EXERCISE DETAILS:
Show each line of the entries below in which the word "wire" appears.

SUPPLIED MATERIAL:

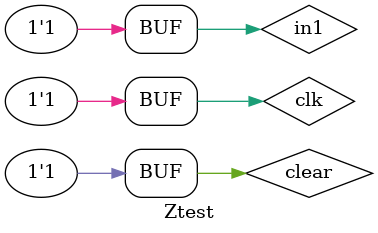
<source format=v>
`timescale 1ns / 1ps


module Ztest;

	// Inputs
	reg in1;
	reg clk;
	reg clear;

	// Outputs
	wire out1;

	// Instantiate the Unit Under Test (UUT)
	Z uut (
		.in1(in1), 
		.out1(out1), 
		.clk(clk), 
		.clear(clear)
	);

	initial begin
		// Initialize Inputs
		in1 = 0;
		clk = 0;
		clear = 0;

		// Wait 100 ns for global reset to finish
		#100
		in1= 1'b1;
		clk=1;
		
		#100
		clk=0;
		
		#100
		clk=1;
		clear=1;
        
		// Add stimulus here

	end
      
endmodule


</source>
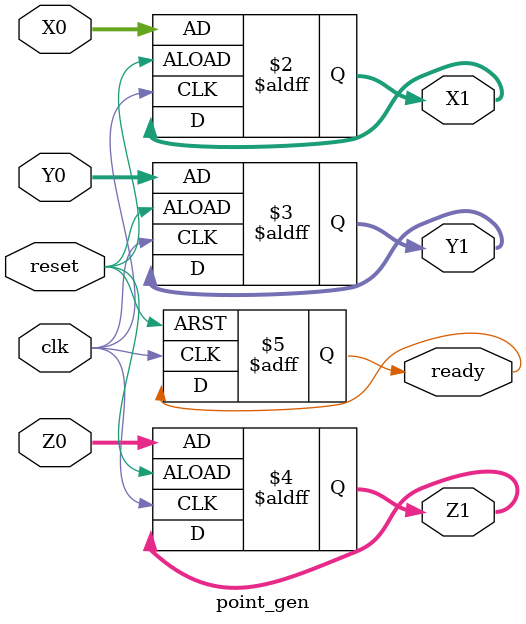
<source format=v>
`timescale 1ns / 1ps
module point_gen (
    input wire clk,
    input wire reset,
    input [N-1:0] X0,
    input [N-1:0] Y0,
    input [N-1:0] Z0,
    output reg [N-1:0] X1,
    output reg [N-1:0] Y1,
    output reg [N-1:0] Z1,
    output reg ready
);

    parameter N = 3; // Number of bits
    parameter number_points = 1;
    // Internal registers
    reg [N-1:0] xadd_a,yadd_a,zadd_a,xadd_b,yadd_b,zadd_b,xdbl_i,ydbl_i,zdbl_i;
    wire [N-1:0] xadd_o,yadd_o,zadd_o,xdbl_o,ydbl_o,zdbl_o;
    reg [3:0] state;
    reg [5:0] count;

    // Instantiate the pointAddition and PointDouble modules
    pointAddition dut_add (
        .X0(xadd_a),
        .Y0(yadd_a),
        .Z0(zadd_a),
        .X1(xadd_b),
        .Y1(yadd_b),
        .Z1(zadd_b),
        .X2(xadd_o),
        .Y2(yadd_o),
        .Z2(zadd_o)
    );
	 
    PointDouble dut_dbl (
        .X1(xdbl_i),
        .Y1(ydbl_i),
        .Z1(zdbl_i),
        .X2(xdbl_o),
        .Y2(ydbl_o),
        .Z2(zdbl_o)
    );

    // State definitions
    localparam [3:0]
        STATE_INIT = 4'b0000,
        STATE_DOUBLE = 4'b0001,
        STATE_SAVE_ADD = 4'b00100,
        STATE_ADD = 4'b0010,
        STATE_DOUBLE_SET = 4'b00101,
        STATE_READY_POINT = 4'b00111,
        STATE_SAVE_POINT = 4'b01000,
        STATE_INCREMENT = 4'b0011;
        

    always @(posedge clk or posedge reset) begin
    if (reset) begin
        state <= STATE_DOUBLE_SET;
        X1 <= X0;
        Y1 <= Y0;
        Z1 <= Z0;
        count <= 1;
        ready <=0;
        
        // Reset xdbl_i to a known value
    end else begin
        if (number_points > 1) begin

            case (state)

                
                STATE_DOUBLE_SET: begin
                    // Trigger PointDouble module
                    X1 <= X0;
                    Y1 <= Y0;
                    Z1 <= Z0;
                    xdbl_i <= 3'b110;
                    ydbl_i <= 3'b001;
                    zdbl_i <= 3'b001;
                    if (count == number_points) begin
                        state <= STATE_DOUBLE_SET;
                    end
                    else begin 
                        count <= count + 1;
                        state <= STATE_DOUBLE;
                    end
                end


                STATE_DOUBLE: begin
                    // Trigger PointDouble module
                    X1 <= xdbl_o; // register output
                    Y1 <= ydbl_o;
                    Z1 <= zdbl_o;
                    
                    
                    if (count == number_points) begin
                        state <= STATE_DOUBLE_SET;
                    end
                    else begin 
                        state <= STATE_SAVE_ADD;
                    end
                end

            
                STATE_SAVE_ADD: begin
                    // Trigger PointAddition module
                    xadd_a <= xdbl_i;
                    yadd_a <= ydbl_i;
                    zadd_a <= zdbl_i;
                    if(Z1 == 0)begin
                        state <= STATE_DOUBLE_SET;
                    end
                    else begin 
                        xadd_b <= X1;
                        yadd_b <= Y1;
                        zadd_b <= Z1;
                        state <= STATE_ADD;
                    end
                end
                STATE_ADD: begin
                    X1 <= xadd_o;
                    Y1 <= yadd_o;
                    Z1 <= zadd_o;
                    state <= STATE_INCREMENT;
                end
                STATE_INCREMENT: begin
                    count <= count + 1;
                    if (count == number_points - 1) begin
                        state <= STATE_SAVE_POINT;
                    end else begin
                        state <= STATE_SAVE_ADD;
                    end
                end
                STATE_SAVE_POINT: begin
                    X1 <= X1;
                    Y1 <= Y1;
                    Z1 <= Z1;
                    ready <= 1;
                    state <= STATE_READY_POINT;
                end

                STATE_READY_POINT: begin
                    ready <= 0;
                    state <= STATE_READY_POINT;
                end

            endcase
        
        end
    end
end


endmodule
</source>
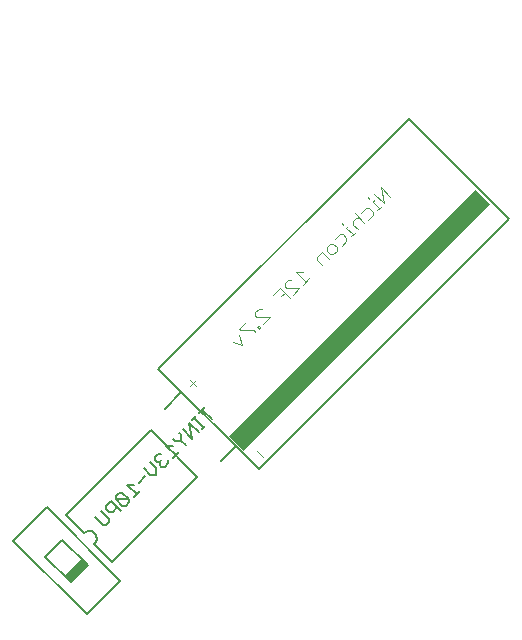
<source format=gbo>
G75*
G70*
%OFA0B0*%
%FSLAX24Y24*%
%IPPOS*%
%LPD*%
%AMOC8*
5,1,8,0,0,1.08239X$1,22.5*
%
%ADD10C,0.0060*%
%ADD11C,0.0050*%
%ADD12C,0.0040*%
%ADD13R,0.0689X1.1614*%
%ADD14R,0.0300X0.0800*%
D10*
X005897Y005543D02*
X005918Y005567D01*
X005935Y005593D01*
X005949Y005621D01*
X005960Y005650D01*
X005967Y005681D01*
X005970Y005712D01*
X005969Y005744D01*
X005964Y005775D01*
X005955Y005805D01*
X005943Y005833D01*
X005927Y005861D01*
X005908Y005885D01*
X005885Y005908D01*
X005861Y005927D01*
X005833Y005943D01*
X005805Y005955D01*
X005775Y005964D01*
X005744Y005969D01*
X005712Y005970D01*
X005681Y005967D01*
X005650Y005960D01*
X005621Y005949D01*
X005593Y005935D01*
X005567Y005918D01*
X005543Y005897D01*
X005544Y005897D02*
X004943Y006498D01*
X007771Y009327D01*
X009327Y007771D01*
X006498Y004943D01*
X005897Y005544D01*
D11*
X005111Y004262D02*
X004262Y005111D01*
X004828Y005676D01*
X005676Y004828D01*
X005111Y004262D01*
X005637Y003188D02*
X006751Y004301D01*
X004301Y006751D01*
X003188Y005637D01*
X005637Y003188D01*
X006177Y006163D02*
X005911Y006428D01*
X006123Y006640D02*
X006389Y006375D01*
X006389Y006269D01*
X006283Y006163D01*
X006177Y006163D01*
X006396Y006594D02*
X006290Y006700D01*
X006290Y006807D01*
X006449Y006966D01*
X006768Y006647D01*
X006661Y006753D02*
X006502Y006594D01*
X006396Y006594D01*
X006615Y007026D02*
X006828Y006814D01*
X006934Y006814D01*
X007040Y006920D01*
X007040Y007026D01*
X006615Y007026D01*
X006615Y007132D01*
X006722Y007238D01*
X006828Y007238D01*
X007040Y007026D01*
X007206Y007086D02*
X007419Y007298D01*
X007312Y007192D02*
X006994Y007511D01*
X007206Y007511D01*
X007373Y007571D02*
X007585Y007783D01*
X007751Y007843D02*
X007539Y008056D01*
X007751Y008268D02*
X007964Y008056D01*
X007964Y007843D01*
X007751Y007843D01*
X008077Y008169D02*
X008130Y008116D01*
X008236Y008116D01*
X008342Y008222D01*
X008342Y008328D01*
X008508Y008388D02*
X008721Y008601D01*
X008615Y008494D02*
X008296Y008813D01*
X008508Y008813D01*
X008569Y008979D02*
X008516Y009032D01*
X008569Y008979D02*
X008781Y008979D01*
X008940Y008820D01*
X008781Y008979D02*
X008781Y009192D01*
X008728Y009245D01*
X008841Y009358D02*
X009160Y009039D01*
X009053Y009570D01*
X009372Y009252D01*
X009483Y009363D02*
X009589Y009469D01*
X009536Y009416D02*
X009217Y009734D01*
X009270Y009787D02*
X009164Y009681D01*
X009384Y009900D02*
X009596Y010113D01*
X009490Y010007D02*
X009808Y009688D01*
X010601Y008786D02*
X010114Y008299D01*
X010601Y008786D02*
X008792Y010596D01*
X008235Y010039D01*
X008792Y010596D02*
X008026Y011361D01*
X016378Y019713D01*
X019719Y016372D01*
X011367Y008020D01*
X010601Y008786D01*
X008130Y008540D02*
X008024Y008540D01*
X007918Y008434D01*
X007918Y008328D01*
X007971Y008275D01*
X008077Y008275D01*
X008077Y008169D01*
X008077Y008275D02*
X008130Y008328D01*
D12*
X009072Y010795D02*
X009289Y011012D01*
X009289Y010795D02*
X009072Y011012D01*
X010500Y012273D02*
X010826Y012165D01*
X010717Y012490D01*
X010771Y012653D02*
X011205Y012653D01*
X011260Y012599D01*
X011368Y012707D02*
X011422Y012762D01*
X011368Y012816D01*
X011314Y012762D01*
X011368Y012707D01*
X011531Y012870D02*
X011748Y013087D01*
X011314Y013087D01*
X011260Y013141D01*
X011260Y013250D01*
X011368Y013358D01*
X011477Y013358D01*
X011856Y013847D02*
X012073Y014064D01*
X012399Y013738D01*
X012508Y013847D02*
X012725Y014064D01*
X012291Y014064D01*
X012236Y014118D01*
X012236Y014227D01*
X012345Y014335D01*
X012453Y014335D01*
X012616Y014606D02*
X012942Y014281D01*
X013050Y014389D02*
X012833Y014172D01*
X012833Y014606D02*
X012616Y014606D01*
X012236Y013901D02*
X012128Y013793D01*
X010934Y012924D02*
X010717Y012707D01*
X010771Y012653D01*
X013321Y014986D02*
X013484Y014823D01*
X013321Y014986D02*
X013321Y015095D01*
X013484Y015257D01*
X013701Y015040D01*
X013755Y015203D02*
X013647Y015312D01*
X013647Y015420D01*
X013755Y015529D01*
X013864Y015529D01*
X013972Y015420D01*
X013972Y015312D01*
X013864Y015203D01*
X013755Y015203D01*
X014135Y015475D02*
X014298Y015637D01*
X014298Y015746D01*
X014190Y015854D01*
X014081Y015854D01*
X013918Y015692D01*
X014298Y016071D02*
X014515Y015854D01*
X014461Y015800D02*
X014569Y015909D01*
X014678Y016017D02*
X014515Y016180D01*
X014515Y016288D01*
X014624Y016397D01*
X014732Y016397D01*
X014786Y016560D02*
X014949Y016722D01*
X015058Y016722D01*
X015166Y016614D01*
X015166Y016505D01*
X015003Y016343D01*
X014895Y016234D02*
X014569Y016560D01*
X014352Y016126D02*
X014298Y016071D01*
X014190Y016180D02*
X014135Y016234D01*
X015003Y017102D02*
X015058Y017048D01*
X015166Y016939D02*
X015383Y016722D01*
X015329Y016668D02*
X015437Y016777D01*
X015546Y016885D02*
X015220Y017211D01*
X015220Y016994D02*
X015166Y016939D01*
X015546Y016885D02*
X015437Y017428D01*
X015763Y017102D01*
X011299Y008646D02*
X011516Y008429D01*
D13*
G36*
X018604Y017346D02*
X019091Y016859D01*
X010880Y008648D01*
X010393Y009135D01*
X018604Y017346D01*
G37*
D14*
G36*
X005463Y005039D02*
X005675Y004827D01*
X005111Y004263D01*
X004899Y004475D01*
X005463Y005039D01*
G37*
M02*

</source>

RESULT BELOW:
	wire out1;
    input wire clk,
    input wire reset,
    wire [N-1:0] xadd_o,yadd_o,zadd_o,xdbl_o,ydbl_o,zdbl_o;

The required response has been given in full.